Having children in later in life is impacting the amount of debt people have as they get older, according to new research.

Having children in later in life is impacting the amount of debt people have as they get older, according to new research.

Over recent years it has become more common to start a new family after getting divorced or separating from a long-term partner.

However, having children in later in life is impacting the amount of debt people have as they get older, according to new research.

A poll of almost 9,000 over 50s, by Saga Personal Finance, shows that 12 per cent still have a mortgage. However this figure rises to 20 per cent for ‘second-lifers’ - people over 50 who have children with a new partner following a previous marriage or long term relationship.

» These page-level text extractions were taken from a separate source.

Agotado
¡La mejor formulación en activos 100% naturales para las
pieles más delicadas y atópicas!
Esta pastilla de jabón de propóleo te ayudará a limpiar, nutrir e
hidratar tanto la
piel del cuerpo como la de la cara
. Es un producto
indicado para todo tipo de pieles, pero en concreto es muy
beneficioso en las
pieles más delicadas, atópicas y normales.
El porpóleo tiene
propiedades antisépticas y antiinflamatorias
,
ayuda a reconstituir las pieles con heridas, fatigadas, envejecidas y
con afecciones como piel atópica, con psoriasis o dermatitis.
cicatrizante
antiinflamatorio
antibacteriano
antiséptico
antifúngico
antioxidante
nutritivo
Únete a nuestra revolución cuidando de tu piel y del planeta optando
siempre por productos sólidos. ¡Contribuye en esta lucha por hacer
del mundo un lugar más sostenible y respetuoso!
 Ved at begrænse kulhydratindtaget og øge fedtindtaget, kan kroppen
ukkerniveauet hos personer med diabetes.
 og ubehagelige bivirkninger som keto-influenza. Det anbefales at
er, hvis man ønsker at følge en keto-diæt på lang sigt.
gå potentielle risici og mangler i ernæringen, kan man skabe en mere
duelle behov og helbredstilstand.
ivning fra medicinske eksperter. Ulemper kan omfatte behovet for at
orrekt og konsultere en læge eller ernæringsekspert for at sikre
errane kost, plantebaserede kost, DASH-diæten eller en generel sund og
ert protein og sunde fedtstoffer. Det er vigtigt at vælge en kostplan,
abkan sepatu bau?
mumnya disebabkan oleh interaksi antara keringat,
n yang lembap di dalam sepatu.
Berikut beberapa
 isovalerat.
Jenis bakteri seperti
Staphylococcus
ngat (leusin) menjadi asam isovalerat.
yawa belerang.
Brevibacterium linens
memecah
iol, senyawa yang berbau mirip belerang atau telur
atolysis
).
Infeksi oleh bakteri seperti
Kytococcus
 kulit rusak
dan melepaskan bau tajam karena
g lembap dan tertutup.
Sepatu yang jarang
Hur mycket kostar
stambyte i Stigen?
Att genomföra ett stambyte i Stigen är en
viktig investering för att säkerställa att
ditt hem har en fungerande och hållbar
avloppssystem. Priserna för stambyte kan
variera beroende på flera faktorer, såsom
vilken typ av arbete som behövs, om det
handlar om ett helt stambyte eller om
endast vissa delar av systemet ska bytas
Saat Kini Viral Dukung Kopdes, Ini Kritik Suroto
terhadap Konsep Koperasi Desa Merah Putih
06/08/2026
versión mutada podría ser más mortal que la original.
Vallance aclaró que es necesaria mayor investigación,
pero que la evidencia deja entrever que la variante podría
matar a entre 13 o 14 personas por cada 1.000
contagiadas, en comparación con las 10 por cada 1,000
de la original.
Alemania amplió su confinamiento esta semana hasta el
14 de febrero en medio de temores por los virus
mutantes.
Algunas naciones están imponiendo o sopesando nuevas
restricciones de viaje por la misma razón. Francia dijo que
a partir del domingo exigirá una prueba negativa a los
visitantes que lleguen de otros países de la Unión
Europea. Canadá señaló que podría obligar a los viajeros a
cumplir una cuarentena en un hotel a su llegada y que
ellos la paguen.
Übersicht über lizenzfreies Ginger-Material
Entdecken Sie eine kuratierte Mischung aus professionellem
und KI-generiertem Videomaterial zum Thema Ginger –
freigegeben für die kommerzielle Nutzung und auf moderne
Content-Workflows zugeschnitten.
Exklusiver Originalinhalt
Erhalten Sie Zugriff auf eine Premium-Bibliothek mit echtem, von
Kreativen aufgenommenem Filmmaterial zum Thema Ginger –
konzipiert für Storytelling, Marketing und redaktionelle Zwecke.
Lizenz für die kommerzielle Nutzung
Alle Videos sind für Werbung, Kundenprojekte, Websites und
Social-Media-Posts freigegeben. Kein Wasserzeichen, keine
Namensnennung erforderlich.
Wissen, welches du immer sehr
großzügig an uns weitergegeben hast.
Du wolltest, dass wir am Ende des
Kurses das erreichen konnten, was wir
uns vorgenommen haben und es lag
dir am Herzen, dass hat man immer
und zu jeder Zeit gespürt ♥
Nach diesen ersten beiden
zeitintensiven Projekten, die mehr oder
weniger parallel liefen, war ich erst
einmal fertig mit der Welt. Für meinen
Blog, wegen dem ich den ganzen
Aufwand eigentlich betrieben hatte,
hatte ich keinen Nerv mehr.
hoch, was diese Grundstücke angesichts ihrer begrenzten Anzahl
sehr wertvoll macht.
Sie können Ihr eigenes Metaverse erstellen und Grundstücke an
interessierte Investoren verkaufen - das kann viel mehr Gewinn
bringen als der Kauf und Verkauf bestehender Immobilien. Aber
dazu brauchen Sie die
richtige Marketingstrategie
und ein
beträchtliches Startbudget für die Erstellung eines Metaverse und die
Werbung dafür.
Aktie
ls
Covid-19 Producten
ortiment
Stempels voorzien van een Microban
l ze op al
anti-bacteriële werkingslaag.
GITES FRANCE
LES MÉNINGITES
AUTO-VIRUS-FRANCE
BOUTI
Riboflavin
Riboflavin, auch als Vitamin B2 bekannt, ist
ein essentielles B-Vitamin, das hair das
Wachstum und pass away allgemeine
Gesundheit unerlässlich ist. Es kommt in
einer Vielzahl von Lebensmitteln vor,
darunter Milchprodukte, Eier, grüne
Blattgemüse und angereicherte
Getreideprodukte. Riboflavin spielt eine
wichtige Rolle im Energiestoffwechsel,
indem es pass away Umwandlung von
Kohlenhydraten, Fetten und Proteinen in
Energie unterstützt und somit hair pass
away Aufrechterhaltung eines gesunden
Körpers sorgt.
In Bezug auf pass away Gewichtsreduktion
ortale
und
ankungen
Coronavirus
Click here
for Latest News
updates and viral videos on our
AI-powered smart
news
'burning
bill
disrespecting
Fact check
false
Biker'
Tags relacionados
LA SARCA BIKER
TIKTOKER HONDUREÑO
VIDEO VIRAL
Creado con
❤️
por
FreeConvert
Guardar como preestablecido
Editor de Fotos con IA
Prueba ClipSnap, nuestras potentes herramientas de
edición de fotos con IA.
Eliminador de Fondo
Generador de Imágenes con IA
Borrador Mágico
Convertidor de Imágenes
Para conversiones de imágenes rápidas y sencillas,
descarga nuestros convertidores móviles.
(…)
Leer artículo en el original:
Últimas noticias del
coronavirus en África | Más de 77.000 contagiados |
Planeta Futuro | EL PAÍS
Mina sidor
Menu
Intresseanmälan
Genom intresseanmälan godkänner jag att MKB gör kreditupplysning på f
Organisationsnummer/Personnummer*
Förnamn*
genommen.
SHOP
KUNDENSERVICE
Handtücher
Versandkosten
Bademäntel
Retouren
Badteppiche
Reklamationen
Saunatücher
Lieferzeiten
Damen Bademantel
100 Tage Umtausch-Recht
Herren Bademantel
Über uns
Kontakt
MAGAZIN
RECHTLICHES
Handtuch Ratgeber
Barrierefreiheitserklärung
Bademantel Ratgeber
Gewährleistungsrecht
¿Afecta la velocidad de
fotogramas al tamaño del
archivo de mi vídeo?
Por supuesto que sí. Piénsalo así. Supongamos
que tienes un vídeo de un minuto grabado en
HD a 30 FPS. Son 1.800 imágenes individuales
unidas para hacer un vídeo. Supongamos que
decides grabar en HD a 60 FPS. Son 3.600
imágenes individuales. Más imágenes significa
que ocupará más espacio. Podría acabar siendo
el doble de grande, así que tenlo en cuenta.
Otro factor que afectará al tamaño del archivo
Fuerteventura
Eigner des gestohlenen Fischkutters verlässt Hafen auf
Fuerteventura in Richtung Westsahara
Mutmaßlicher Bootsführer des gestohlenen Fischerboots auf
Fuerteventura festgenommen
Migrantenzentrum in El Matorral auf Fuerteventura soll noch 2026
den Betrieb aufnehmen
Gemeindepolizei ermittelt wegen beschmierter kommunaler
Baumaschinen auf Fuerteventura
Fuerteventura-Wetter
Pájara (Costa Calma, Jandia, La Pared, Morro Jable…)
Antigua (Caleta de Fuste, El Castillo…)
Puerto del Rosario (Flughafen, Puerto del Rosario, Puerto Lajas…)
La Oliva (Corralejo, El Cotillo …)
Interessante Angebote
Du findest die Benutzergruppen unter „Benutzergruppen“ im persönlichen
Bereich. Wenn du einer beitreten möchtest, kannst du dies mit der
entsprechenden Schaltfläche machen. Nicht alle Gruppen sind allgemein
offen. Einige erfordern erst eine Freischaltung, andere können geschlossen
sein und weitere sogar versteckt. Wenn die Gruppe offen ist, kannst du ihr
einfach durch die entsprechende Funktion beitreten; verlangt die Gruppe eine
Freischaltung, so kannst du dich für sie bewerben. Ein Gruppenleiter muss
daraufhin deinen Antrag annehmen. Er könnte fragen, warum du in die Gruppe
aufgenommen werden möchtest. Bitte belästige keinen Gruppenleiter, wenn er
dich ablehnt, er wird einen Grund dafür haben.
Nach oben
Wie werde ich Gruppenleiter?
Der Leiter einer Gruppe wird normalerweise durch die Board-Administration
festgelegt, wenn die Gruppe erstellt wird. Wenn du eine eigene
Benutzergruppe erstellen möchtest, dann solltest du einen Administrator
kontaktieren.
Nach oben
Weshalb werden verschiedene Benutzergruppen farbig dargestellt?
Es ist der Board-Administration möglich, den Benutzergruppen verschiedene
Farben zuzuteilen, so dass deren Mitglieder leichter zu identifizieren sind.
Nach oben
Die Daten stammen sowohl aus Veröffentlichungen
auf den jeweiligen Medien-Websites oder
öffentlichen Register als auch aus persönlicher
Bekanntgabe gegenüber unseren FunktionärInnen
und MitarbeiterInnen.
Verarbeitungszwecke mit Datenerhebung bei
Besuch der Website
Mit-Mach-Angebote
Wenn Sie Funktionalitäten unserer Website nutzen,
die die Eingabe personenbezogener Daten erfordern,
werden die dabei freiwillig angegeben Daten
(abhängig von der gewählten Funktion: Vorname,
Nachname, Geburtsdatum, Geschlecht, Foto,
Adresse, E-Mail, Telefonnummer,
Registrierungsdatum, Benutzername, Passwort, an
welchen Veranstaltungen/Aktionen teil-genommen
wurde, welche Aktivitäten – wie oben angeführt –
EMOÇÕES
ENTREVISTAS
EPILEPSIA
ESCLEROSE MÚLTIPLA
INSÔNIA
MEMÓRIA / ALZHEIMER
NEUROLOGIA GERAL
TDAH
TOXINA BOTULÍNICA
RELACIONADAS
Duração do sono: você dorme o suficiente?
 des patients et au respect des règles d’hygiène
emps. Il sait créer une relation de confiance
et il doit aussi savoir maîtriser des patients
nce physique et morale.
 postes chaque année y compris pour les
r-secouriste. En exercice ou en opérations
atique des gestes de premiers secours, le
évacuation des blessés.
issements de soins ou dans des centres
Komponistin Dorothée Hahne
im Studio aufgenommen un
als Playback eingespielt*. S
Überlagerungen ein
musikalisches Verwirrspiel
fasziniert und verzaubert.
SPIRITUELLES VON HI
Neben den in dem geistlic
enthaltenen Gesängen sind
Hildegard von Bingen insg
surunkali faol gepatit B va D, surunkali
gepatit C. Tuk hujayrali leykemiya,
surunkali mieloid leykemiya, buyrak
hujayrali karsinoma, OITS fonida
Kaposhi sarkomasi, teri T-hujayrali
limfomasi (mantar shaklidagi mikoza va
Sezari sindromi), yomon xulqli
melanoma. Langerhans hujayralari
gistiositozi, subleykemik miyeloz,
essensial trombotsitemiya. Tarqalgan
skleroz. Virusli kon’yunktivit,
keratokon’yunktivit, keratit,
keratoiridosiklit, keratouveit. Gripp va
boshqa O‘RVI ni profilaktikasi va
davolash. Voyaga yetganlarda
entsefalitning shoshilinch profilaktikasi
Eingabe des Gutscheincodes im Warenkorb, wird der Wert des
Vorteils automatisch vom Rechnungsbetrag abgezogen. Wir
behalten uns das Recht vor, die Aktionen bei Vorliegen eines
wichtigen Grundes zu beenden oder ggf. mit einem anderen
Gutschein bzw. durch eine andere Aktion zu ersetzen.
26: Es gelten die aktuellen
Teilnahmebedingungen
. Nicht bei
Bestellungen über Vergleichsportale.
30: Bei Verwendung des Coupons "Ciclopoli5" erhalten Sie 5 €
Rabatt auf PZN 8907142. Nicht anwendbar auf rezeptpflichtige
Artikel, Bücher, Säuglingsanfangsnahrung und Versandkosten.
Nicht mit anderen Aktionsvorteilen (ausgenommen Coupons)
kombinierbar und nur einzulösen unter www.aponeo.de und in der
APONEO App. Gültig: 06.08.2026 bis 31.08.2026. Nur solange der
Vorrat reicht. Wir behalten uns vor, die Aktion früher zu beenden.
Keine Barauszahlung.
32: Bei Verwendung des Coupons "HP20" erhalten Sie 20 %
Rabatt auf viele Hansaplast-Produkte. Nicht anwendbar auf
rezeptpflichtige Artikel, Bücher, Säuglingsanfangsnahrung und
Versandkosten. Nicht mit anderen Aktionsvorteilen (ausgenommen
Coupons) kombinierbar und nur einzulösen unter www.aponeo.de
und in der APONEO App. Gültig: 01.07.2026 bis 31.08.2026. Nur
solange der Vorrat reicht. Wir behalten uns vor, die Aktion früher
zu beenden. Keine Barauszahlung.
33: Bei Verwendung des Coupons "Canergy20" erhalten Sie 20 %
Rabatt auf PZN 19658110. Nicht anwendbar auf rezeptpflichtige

Furthermore ‘second lifers’ have a bigger mortgage than people their own age without a new family. On average, these people estimate that they have more than £80,000 left to pay on their mortgage, whereas those without a new family have to find around £60,000 before they own their home outright.

As well as having a bigger mortgage to pay off, second-lifers are also more likely to have non-mortgage debts, such as loans. Around 18 per cent of those with a second family have almost £12,000 of outstanding debts on average, compared to 12 per cent of traditional families who have to find around £10,000 before they’re back in the black.

Analysis of Saga Equity Release Advice Service data shows that some of these may be turning to the value in their property to help clear some of this debt, with around one in five people releasing equity from their home to pay off their mortgage, while one in three used the service to clear debt.

The Populus survey also shows that it has become more common to have children in later life, whether that is because people are concentrating on their career and having children later on or starting a family with a new partner. On average, one in five people in their 50s had their last child between the ages of 32 and 34 and a further 20 per cent had a child between 35 and 40 years old.

However, 1 in 17 said they were 41 years or older when their youngest child was born, presumably leaving many people in their 60s paying for teenage children’s driving lessons and university fees. Those having children in later life would be wise to take out a life insurance policy so that their family is financially protected.

Jeff Bromage, chief operating officer at Saga Personal Finance, said: “Having children in later life keeps people on their toes and feeling young at heart. However, the cost of raising a child is continually increasing and these days people need to keep a close eye on their finances and make sure that they are getting the best deals, whether that’s when you’re borrowing money or investing it in the stock market.”